(Source material)
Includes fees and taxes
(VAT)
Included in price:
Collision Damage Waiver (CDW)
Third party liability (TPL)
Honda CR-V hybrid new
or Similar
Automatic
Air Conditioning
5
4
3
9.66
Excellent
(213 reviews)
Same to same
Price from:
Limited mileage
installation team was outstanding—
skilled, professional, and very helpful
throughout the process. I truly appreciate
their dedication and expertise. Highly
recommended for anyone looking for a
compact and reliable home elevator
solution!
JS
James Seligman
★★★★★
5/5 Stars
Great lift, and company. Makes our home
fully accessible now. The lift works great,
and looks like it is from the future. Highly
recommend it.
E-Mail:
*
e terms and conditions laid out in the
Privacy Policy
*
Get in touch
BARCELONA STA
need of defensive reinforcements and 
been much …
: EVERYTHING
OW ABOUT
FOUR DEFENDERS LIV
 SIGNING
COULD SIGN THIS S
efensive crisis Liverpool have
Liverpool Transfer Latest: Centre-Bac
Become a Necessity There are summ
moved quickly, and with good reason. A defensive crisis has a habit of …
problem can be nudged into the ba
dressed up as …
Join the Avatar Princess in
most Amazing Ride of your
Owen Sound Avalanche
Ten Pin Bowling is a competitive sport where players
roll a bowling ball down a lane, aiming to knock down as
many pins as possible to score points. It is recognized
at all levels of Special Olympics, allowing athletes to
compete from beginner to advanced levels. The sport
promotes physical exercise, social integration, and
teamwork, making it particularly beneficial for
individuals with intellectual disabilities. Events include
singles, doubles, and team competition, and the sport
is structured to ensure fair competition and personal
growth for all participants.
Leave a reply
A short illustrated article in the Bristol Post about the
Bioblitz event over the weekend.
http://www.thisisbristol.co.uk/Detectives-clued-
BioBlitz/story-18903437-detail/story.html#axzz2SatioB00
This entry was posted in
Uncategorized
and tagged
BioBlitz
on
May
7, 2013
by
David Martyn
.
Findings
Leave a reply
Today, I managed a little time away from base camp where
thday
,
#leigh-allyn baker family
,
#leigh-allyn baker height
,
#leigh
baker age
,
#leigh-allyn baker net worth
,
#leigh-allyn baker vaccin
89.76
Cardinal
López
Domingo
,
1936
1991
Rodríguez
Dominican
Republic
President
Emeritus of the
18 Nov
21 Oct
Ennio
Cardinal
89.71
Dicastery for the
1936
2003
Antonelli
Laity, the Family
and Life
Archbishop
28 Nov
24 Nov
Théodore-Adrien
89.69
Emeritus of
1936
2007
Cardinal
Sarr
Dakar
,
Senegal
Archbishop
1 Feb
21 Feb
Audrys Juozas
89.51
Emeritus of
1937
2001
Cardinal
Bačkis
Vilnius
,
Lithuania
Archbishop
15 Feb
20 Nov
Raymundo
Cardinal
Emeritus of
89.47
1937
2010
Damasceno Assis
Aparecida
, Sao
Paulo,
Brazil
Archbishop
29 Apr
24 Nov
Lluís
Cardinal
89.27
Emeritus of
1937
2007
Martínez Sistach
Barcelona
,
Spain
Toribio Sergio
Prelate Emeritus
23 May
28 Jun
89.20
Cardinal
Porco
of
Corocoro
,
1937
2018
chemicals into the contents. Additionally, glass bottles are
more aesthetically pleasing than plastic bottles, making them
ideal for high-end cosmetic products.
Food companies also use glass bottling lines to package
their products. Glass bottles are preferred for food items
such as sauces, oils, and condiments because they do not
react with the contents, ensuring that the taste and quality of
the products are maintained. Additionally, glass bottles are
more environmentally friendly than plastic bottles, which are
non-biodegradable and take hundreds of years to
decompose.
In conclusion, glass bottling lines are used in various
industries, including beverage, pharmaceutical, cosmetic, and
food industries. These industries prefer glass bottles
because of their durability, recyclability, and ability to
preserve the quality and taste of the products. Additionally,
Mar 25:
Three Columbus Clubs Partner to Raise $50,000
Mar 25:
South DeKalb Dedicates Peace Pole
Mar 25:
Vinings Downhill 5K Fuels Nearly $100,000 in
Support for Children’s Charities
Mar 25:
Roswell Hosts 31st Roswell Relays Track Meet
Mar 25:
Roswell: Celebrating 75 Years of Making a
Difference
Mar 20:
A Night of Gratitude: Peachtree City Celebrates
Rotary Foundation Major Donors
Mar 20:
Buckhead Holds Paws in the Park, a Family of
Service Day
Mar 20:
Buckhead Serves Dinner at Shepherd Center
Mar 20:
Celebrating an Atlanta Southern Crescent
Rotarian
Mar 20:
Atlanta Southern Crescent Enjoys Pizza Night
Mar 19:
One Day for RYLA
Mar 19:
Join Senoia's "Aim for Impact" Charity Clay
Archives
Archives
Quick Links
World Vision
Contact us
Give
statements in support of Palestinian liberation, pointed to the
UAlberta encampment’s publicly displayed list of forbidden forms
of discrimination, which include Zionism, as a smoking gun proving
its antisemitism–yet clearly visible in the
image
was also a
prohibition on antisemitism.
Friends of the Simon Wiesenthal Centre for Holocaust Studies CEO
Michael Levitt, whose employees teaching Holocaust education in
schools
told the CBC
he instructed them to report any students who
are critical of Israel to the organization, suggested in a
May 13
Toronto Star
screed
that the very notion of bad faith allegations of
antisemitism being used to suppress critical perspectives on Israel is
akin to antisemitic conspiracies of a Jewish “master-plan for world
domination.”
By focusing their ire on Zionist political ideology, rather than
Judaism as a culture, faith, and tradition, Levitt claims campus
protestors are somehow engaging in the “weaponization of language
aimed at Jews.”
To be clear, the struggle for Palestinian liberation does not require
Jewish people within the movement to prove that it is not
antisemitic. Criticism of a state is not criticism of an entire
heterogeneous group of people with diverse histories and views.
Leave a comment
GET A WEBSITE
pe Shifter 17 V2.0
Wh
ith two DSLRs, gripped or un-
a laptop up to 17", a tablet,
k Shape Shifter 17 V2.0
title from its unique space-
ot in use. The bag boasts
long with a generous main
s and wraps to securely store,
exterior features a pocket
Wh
(End Source material)
== Work required ==
Counting only lines that contain the word "plastic", state how many appear in the entries, and add nothing.

== Solution to the exercise ==
2